Samian a vécu l’expérience d’une vie, en interprétant ses chansons avec un orchestre symphonique le jour de son anniversaire.

Concert de Samian et de l’Orchestre symphonique: un mélange de grands crus pour les mélomanes

CRITIQUE / Comme le bon vin, le concert de Samian et de l’Orchestre symphonique du Saguenay–Lac-Saint-Jean (OSSLSJ), présenté jeudi en guise d’ouverture du Festival des vins de Saguenay, était un assemblage de différents cépages. On y a mélangé la puissance de l’OSSLSJ avec le terroir de la culture des Premières Nations et la fougue de la musique du rappeur d’origine algonquienne, pour créer quelque chose d’unique, de nouveau.

Cette idée de l’assemblage, empruntée au journaliste de Radio-Canada, Frédéric Arnould, qui a introduit l’orchestre en compagnie de Julie Larouche, était on ne peut plus juste.

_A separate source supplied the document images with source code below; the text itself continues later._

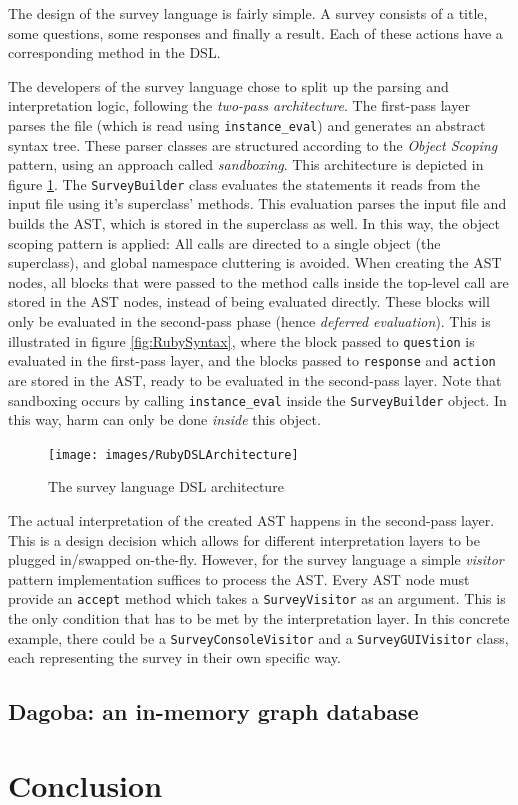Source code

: The design of the survey language is fairly simple. A survey consists of a title, some questions, some responses and finally a result. Each of these actions have a corresponding method in the DSL.

The developers of the survey language chose to split up the parsing and interpretation logic, following the \textit{two-pass architecture}.
The first-pass layer parses the file (which is read using \texttt{instance\_eval}) and generates an abstract syntax tree. These parser classes are structured according to the \textit{Object Scoping} pattern\cite{DSLFowler}, using an approach called \textit{sandboxing}. This architecture is depicted in figure \ref{fig:RubyDSLArchitecture}. The \texttt{SurveyBuilder} class evaluates the statements it reads from the input file using it's superclass' methods. This evaluation parses the input file and builds the AST, which is stored in the superclass as well. In this way, the object scoping pattern is applied: All calls are directed to a single object (the superclass), and global namespace cluttering is avoided. When creating the AST nodes, all blocks that were passed to the method calls inside the top-level call are stored in the AST nodes, instead of being evaluated directly. These blocks will only be evaluated in the second-pass phase (hence \textit{deferred evaluation}). This is illustrated in figure \ref{fig:RubySyntax}, where the block passed to \texttt{question} is evaluated in the first-pass layer, and the blocks passed to \texttt{response} and \texttt{action} are stored in the AST, ready to be evaluated in the second-pass layer.
Note that sandboxing occurs by calling \texttt{instance\_eval} inside the \texttt{SurveyBuilder} object. In this way, harm can only be done \textit{inside} this object. 

\begin{figure}[!ht]
  	\centering
    	\texttt{[image: images/RubyDSLArchitecture]} 
    	\caption{The survey language DSL architecture}
    \label{fig:RubyDSLArchitecture}
\end{figure}

The actual interpretation of the created AST happens in the second-pass layer. This is a design decision which allows for different interpretation layers to be plugged in/swapped on-the-fly. However, for the survey language a simple \textit{visitor} pattern implementation suffices to process the AST. Every AST node must provide an \texttt{accept} method which takes a \texttt{SurveyVisitor} as an argument. This is the only condition that has to be met by the interpretation layer. In this concrete example, there could be a \texttt{SurveyConsoleVisitor} and a \texttt{SurveyGUIVisitor} class, each representing the survey in their own specific way.



\subsection{Dagoba: an in-memory graph database}

\section{Conclusion}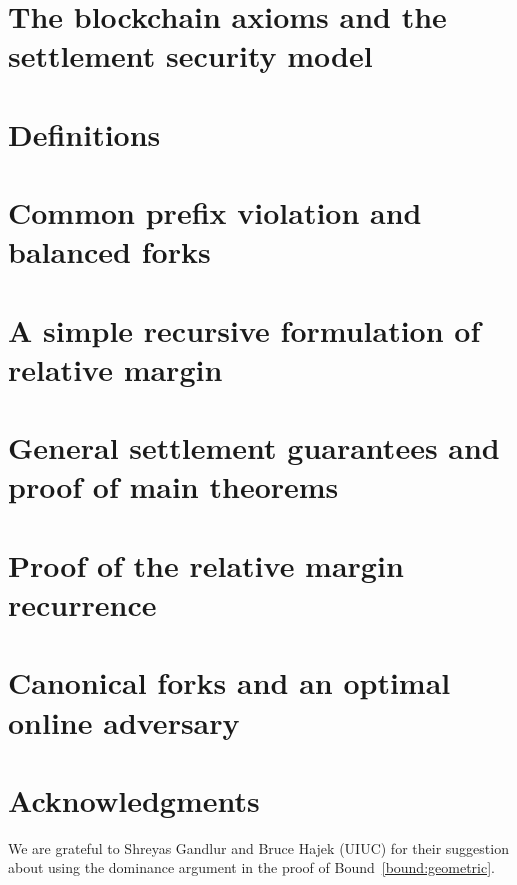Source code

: \documentclass{article}
\theoremstyle{definition}
\begin{document}
\section{The blockchain axioms and the settlement security model}
\label{sec:model}


\section{Definitions}
\label{sec:definitions}


\section{Common prefix violation and balanced forks}
\label{sec:cp-forks}

          
\section{A simple recursive formulation of relative margin}
\label{sec:recursion}


\section{General settlement guarantees and proof of main theorems}
\label{sec:estimates}


\section{Proof of the relative margin recurrence}
\label{sec:margin-proof}


\section{Canonical forks and an optimal online adversary}
\label{sec:canonical-forks}


\section*{Acknowledgments}
We are grateful to Shreyas Gandlur and Bruce Hajek (UIUC) 
for their suggestion about 
using the dominance argument in the proof of Bound~\ref{bound:geometric}. 



\appendix
\end{document}
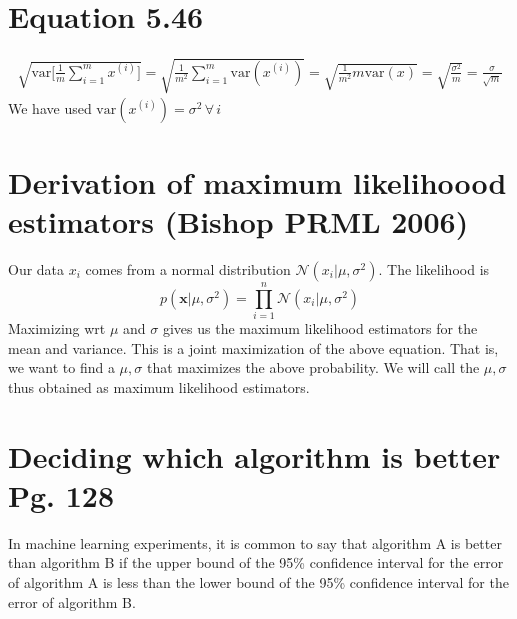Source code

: \documentclass{article}
\newcommand{\beq}{\begin{equation}}
\newcommand{\eeq}{\end{equation}}
\newcommand{\ber}{\begin{eqnarray}}
\newcommand{\eer}{\end{eqnarray}}
\begin{document}
\section{Equation 5.46}
\ber
\sqrt{\text{var}\Big[\frac{1}{m}\sum_{i=1}^{m}x^{(i)}\Big]} = \sqrt{\frac{1}{m^2}\sum_{i=1}^{m}\text{var}(x^{(i)})} = \sqrt{\frac{1}{m^2}m\text{var}(x)} = \sqrt{\frac{\sigma^2}{m}} = \frac{\sigma}{\sqrt{m}}
\eer
We have used $\text{var}(x^{(i)})=\sigma^2\,\forall\,i$
%
%
%
\section{Derivation of maximum likelihoood estimators (Bishop PRML 2006) }
Our data $x_i$ comes from a normal distribution $\mathcal{N}(x_i|\mu,\sigma^2)$. The likelihood is
\beq
p(\pmb{x}|\mu,\sigma^2)=\prod_{i=1}^{n}\mathcal{N}(x_i|\mu,\sigma^2)
\eeq
Maximizing wrt $\mu$ and $\sigma$ gives us the maximum likelihood estimators for the mean and variance. This is a joint maximization of the above equation. That is, we want to find a $\mu,\sigma$  that maximizes the above probability. We will call the $\mu,\sigma$ thus obtained as maximum likelihood estimators.
%
%
%
\section{Deciding which algorithm is better Pg. 128}
In machine learning experiments, it is common to say that algorithm A is better than algorithm B if the upper bound of the 95\% conﬁdence interval for the error of algorithm A is less than the lower bound of the 95\% conﬁdence interval for the error of algorithm B.
\end{document}

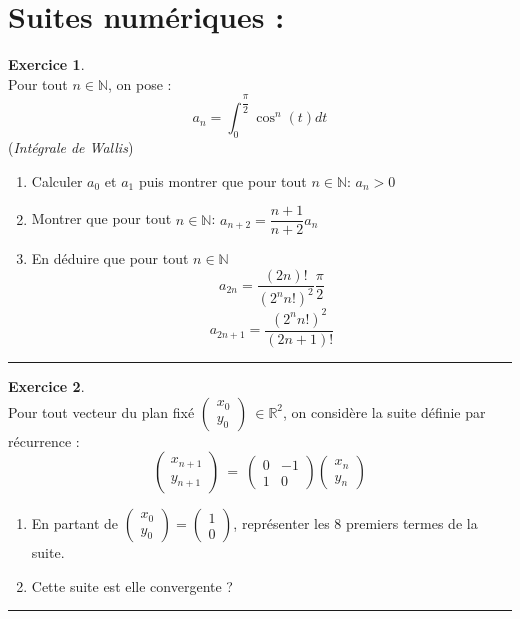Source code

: \documentclass[10pt,a4paper]{article}
\newcommand{\R}{\mathbb{R}}
\newcommand{\N}{\mathbb{N}}
\theoremstyle{definition}
\theoremstyle{definition}
\newtheorem{exo}{Exercice}
\begin{document}
\section*{Suites numériques :}

\begin{minipage}{1.0\linewidth}
\begin{minipage}[t]{0.47\linewidth}
\raggedright
\begin{exo}\quad\\
Pour tout $n\in\N$, on pose : 
$$a_n = \int_{0}^{\dfrac{\pi}{2}}\cos^n(t)dt$$\hfill(\textit{Intégrale de Wallis})
\begin{enumerate}
\item Calculer $a_0$ et $a_1$ puis montrer que pour tout $n\in\N$: $a_n > 0$
\item Montrer que pour tout $n\in\N$: $a_{n+2} = \dfrac{n+1}{n+2}a_n$
\item En déduire que pour tout $n\in\N$
$$a_{2n} = \dfrac{(2n)!}{(2^{n}n!)^2}\dfrac{\pi}{2} $$
$$a_{2n+1} = \dfrac{(2^{n}n!)^2}{(2n+1)!}$$
\end{enumerate}
\centering
\rule{1\linewidth}{0.6pt}
\end{exo}

\begin{exo}\quad\\
Pour tout vecteur du plan fixé $\left(\begin{array}{c}
x_0\\
y_0
\end{array}\right) \ \in\R^2$, on considère la suite définie par récurrence :
$$\left(\begin{array}{c}
x_{n+1}\\
y_{n+1}
\end{array}\right) \ = \ \left(\begin{array}{cc}
0 & -1\\
1 & 0
\end{array}\right) \left(\begin{array}{c}
x_n\\
y_n
\end{array}\right)$$
\begin{enumerate}
\item En partant de $\left(\begin{array}{c}
x_0\\
y_0
\end{array}\right)  =  \left(\begin{array}{c}
1\\
0
\end{array}\right) $, représenter les $8$ premiers termes de la suite.
\item Cette suite est elle convergente ? 
\end{enumerate}
\centering
\rule{1\linewidth}{0.6pt}
\end{exo}


\end{minipage}
\end{minipage}
\end{document}
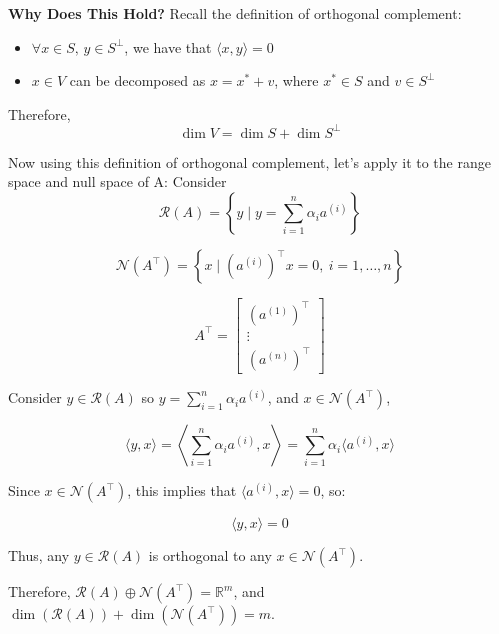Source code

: \begin{derivation}
    \textbf{Why Does This Hold?} Recall the definition of orthogonal complement:

    \begin{itemize}
        \item $\forall x \in S, \, y \in S^\perp$, we have that $\langle x, y \rangle = 0$
        \item $x \in V$ can be decomposed as $x = x^* + v$, where $x^* \in S$ and $v \in S^\perp$
    \end{itemize}

    Therefore, 
    \begin{equation*}
        \dim V = \dim S + \dim S^\perp
    \end{equation*}
    \vspace{1em}

    Now using this definition of orthogonal complement, let's apply it to the range space and null space of A:
    Consider 
    \begin{equation*}
        \mathcal{R}(A) = \left\{ y \mid y = \sum_{i=1}^{n} \alpha_i a^{(i)} \right\}
    \end{equation*}

    \begin{equation*}
        \mathcal{N}(A^\top) = \left\{ x \mid \left(a^{(i)}\right)^\top x = 0, \ i = 1, \ldots, n \right\}
    \end{equation*}

    \[
    A^\top = \begin{bmatrix}
    (a^{(1)})^\top \\
    \vdots \\
    (a^{(n)})^\top
    \end{bmatrix}
    \]

    Consider $y \in \mathcal{R}(A)$ so $y = \sum_{i=1}^{n} \alpha_i a^{(i)}$, and $x \in \mathcal{N}(A^\top)$,

    \[
    \langle y, x \rangle = \left\langle \sum_{i=1}^{n} \alpha_i a^{(i)}, x \right\rangle = \sum_{i=1}^{n} \alpha_i \langle a^{(i)}, x \rangle
    \]

    Since $x \in \mathcal{N}(A^\top)$, this implies that $\langle a^{(i)}, x \rangle = 0$, so:

    \[
    \langle y, x \rangle = 0
    \]

    Thus, any $y \in \mathcal{R}(A)$ is orthogonal to any $x \in \mathcal{N}(A^\top)$.
    \vspace{1em}

    Therefore, $\mathcal{R}(A) \oplus \mathcal{N}(A^\top) = \mathbb{R}^m$, and $\dim(\mathcal{R}(A)) + \dim(\mathcal{N}(A^\top)) = m$.

\end{derivation}

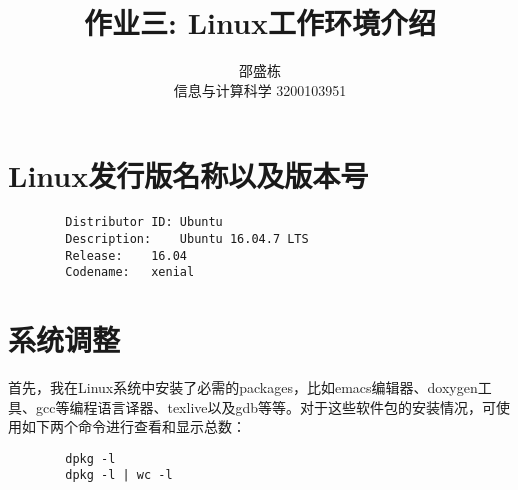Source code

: \documentclass[hyperref,UTF8]{ctexart}
\title{作业三: Linux工作环境介绍}
\author{邵盛栋 \\ 信息与计算科学 3200103951}
\begin{document}
	
	\maketitle
	
	\section{Linux发行版名称以及版本号}
	\begin{verbatim}
		Distributor ID:	Ubuntu
		Description:	Ubuntu 16.04.7 LTS
		Release:	16.04
		Codename:	xenial
	\end{verbatim}
	\section{系统调整}
	首先，我在Linux系统中安装了必需的packages，比如emacs编辑器、doxygen工具、gcc等编程语言译器、texlive以及gdb等等。对于这些软件包的安装情况，可使用如下两个命令进行查看和显示总数：
	\begin{verbatim}
		dpkg -l
		dpkg -l | wc -l
	\end{verbatim}
\end{document}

En mettant quelques éléments de culture plus pointus ensemble, l’orchestre a réalisé un mariage audacieux qui fonctionnait.

On a bien cru le pire. Cinq minutes avant que le concert débute, une averse s’est mise à tomber avec insistance.

La pluie aurait été doublement dommageable pour l’événement puisque certains instruments de l’orchestre ne sont pas compatibles avec cette humidité. Elle n’était cependant pas suffisante pour décourager ceux qui s’étaient présentés à ce rendez-vous, et qui sont restés malgré les gouttes de pluie.

C’est sous les coups de tambour que Samian est arrivé devant les aventuriers qui avaient sorti leur parapluie, alors qu’une pièce de Beethoven se fondait dans une de ses chansons.

Vêtu de vêtements militaires, le rappeur originaire de l’Abitibi a donné l’électrochoc dont la foule avait besoin. Dès qu’il s’est mis à chanter, les spectateurs assis dans les gradins se sont massés devant la scène. « Ça fait longtemps que je rêve de venir jouer au Lac-Saint-Jean », a lancé l’artiste, qui était bien conscient d’où il se trouvait – à Saguenay – pour provoquer la foule, après cette première chanson.

La musique de l’orchestre se mêlait parfaitement avec la puissance des beats de Samian.

« Je suis un gars qui adore les jours de pluie. C’est un temps pour se ressourcer. C’est un beau cadeau », a poursuivi celui qui fêtait son 36e anniversaire.

Pendant toute la durée du spectacle, on a alterné les moments de musique instrumentale avec les chansons de Samian, dont les beats étaient toujours appuyés par la trentaine de musiciens de l’OSSLSJ.

Plusieurs Messages

Dans ce spectacle, il y avait plusieurs messages. Le premier en était un d’espoir pour les membres des Premières Nations.

« Si un petit cul comme moi a réussi à faire le tour du monde avec les mots, ça veut dire que tout est possible », a raconté Samian, en s’adressant directement à de jeunes enfants autochtones qui étaient dans la première rangée de la foule.

L’OSSLSJ voulait quant à lui démontrer qu’il est l’orchestre de tout le monde, une chose qu’il a plutôt bien réussie.

En s’associant au Festival des vins de Saguenay, l’orchestre a pu réunir une foule disparate de quelques centaines de personnes à la Zone portuaire. Membres des Premières Nations, amateurs de musique classique, fans du rap de Samian, jeunes familles et simples curieux qui venaient du 5 à 7 tenu à la Place du citoyen se sont amassés tranquillement alors que les musiciens arrivaient sur la scène Ubisoft-Le Quotidien.

Le maestro Jean-Michel Malouf a dirigé ce concert, monté en seulement cinq mois.

C’est à la foule qu’est revenu le dernier mot, après une heure et quart de musique.

Avec l’aide de l’orchestre, elle a entonné Gens du pays pour souhaiter un joyeux anniversaire à Samian, un moment qui n’était pas prévu dans le concert.